Escritor disse que 'vivemos tempos sombrios' e citou Temer, Alexandre de Moraes e o STF
Alessandro Giannini - O Globo
SÃO PAULO - Vencedor do Prêmio Camões de Literatura, concedido anualmente a um escritor de língua portuguesa, o autor de "Lavoura arcaica" Raduan Nassar, de 81 anos, aproveitou seu discurso de agradecimento na cerimônia de entrega para fazer críticas ao governo de Michel Temer. O evento de premiação aconteceu na manhã desta sexta-feira no Museu Lasar Segall, em São Paulo, e contou com a presença do ministro da Cultura, Roberto Freire, que acabou se envolvendo em uma discussão com a plateia ao fim do evento.
Raduan foi apresentado por Helena Severo, presidente da Biblioteca Nacional. Em seu discurso de boas-vindas, ela errou o sobrenome do escritor — o chamou de Nasser e não Nassar — e foi corrigida por ele. O autor foi escolhido por unanimidade e se tornou o 12º brasileiro a receber o prêmio, considerado o mais importante da língua portuguesa. Receberá 100 mil euros.
Em seu discurso, o escritor afirmou: "Infelizmente nada é tão azul no nosso Brasil. Vivemos tempos sombrios". Agradeceu a presença de Freire, a quem se referiu como "ministro do governo em exercício", causando uma saia justa para o político.
Criticou ainda o ministro do Supremo Tribunal Federal (STF) Celso de Mello por ter mantido a nomeação de Moreira Franco a ministro-chefe da Secretaria-Geral da Presidência. Raduan acusou o STF de usar "dois pesos, duas medidas", referindo-se ao que considera diferença de tratamento dado a Moreira e ao ex-presidente Lula, ambos envolvidos em denúncias da operação Lava-Jato. Enquanto Lula não pôde assumir a Casa Civil no governo de Dilma Rousseff, Moreira foi autorizado a se tornar o ministro-chefe de Temer. A mudança de status lhe dá direito a foro privilegiado.
— É esse o Supremo que temos, ressalvadas outras exceções. É coerente com seu passado à época do regime militar. O mesmo Supremo proficiou a reversão da nossa democracia sobre o impeachment de Dilma Rousseff. O golpe estava consumado, não há como ficar calado — disse o autor, que criticou ainda a indicação de Alexandre de Moraes (a quem chamou de "figura exótica") para a vaga do STF.
Estavam presentes também os escritores Milton Hatoum e Estevão Azevedo, entre outros, e o ex-ministro das Relações Exteriores Celso Amorim.
Roberto Freire ressalta "deselegância do agraciado"

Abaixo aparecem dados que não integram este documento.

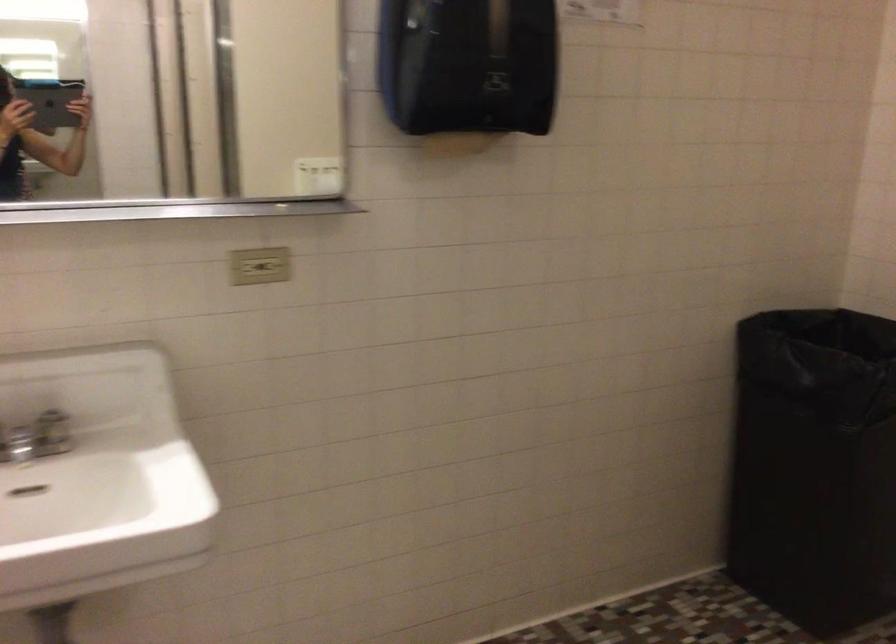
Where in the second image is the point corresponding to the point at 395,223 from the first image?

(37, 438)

Após o fim do discurso de Raduan — encerrado com a frase: "o golpe estava consumado, não há como ficar calado", e embalado por aplausos e gritos de "Fora Temer" —, o ministro Roberto Freire se manifestou, dirigindo-se à plateia. Em clima de constrangimento geral, Freire tomou a palavra e disse que "estamos vivendo um momento democrático e que é muito diferente do período de ditadura". Vaiado e contestado por parte do público, o ministro bateu boca com algumas pessoas e criticou os manifestantes dizendo que "é fácil fazer manifestação num governo como este, democrático".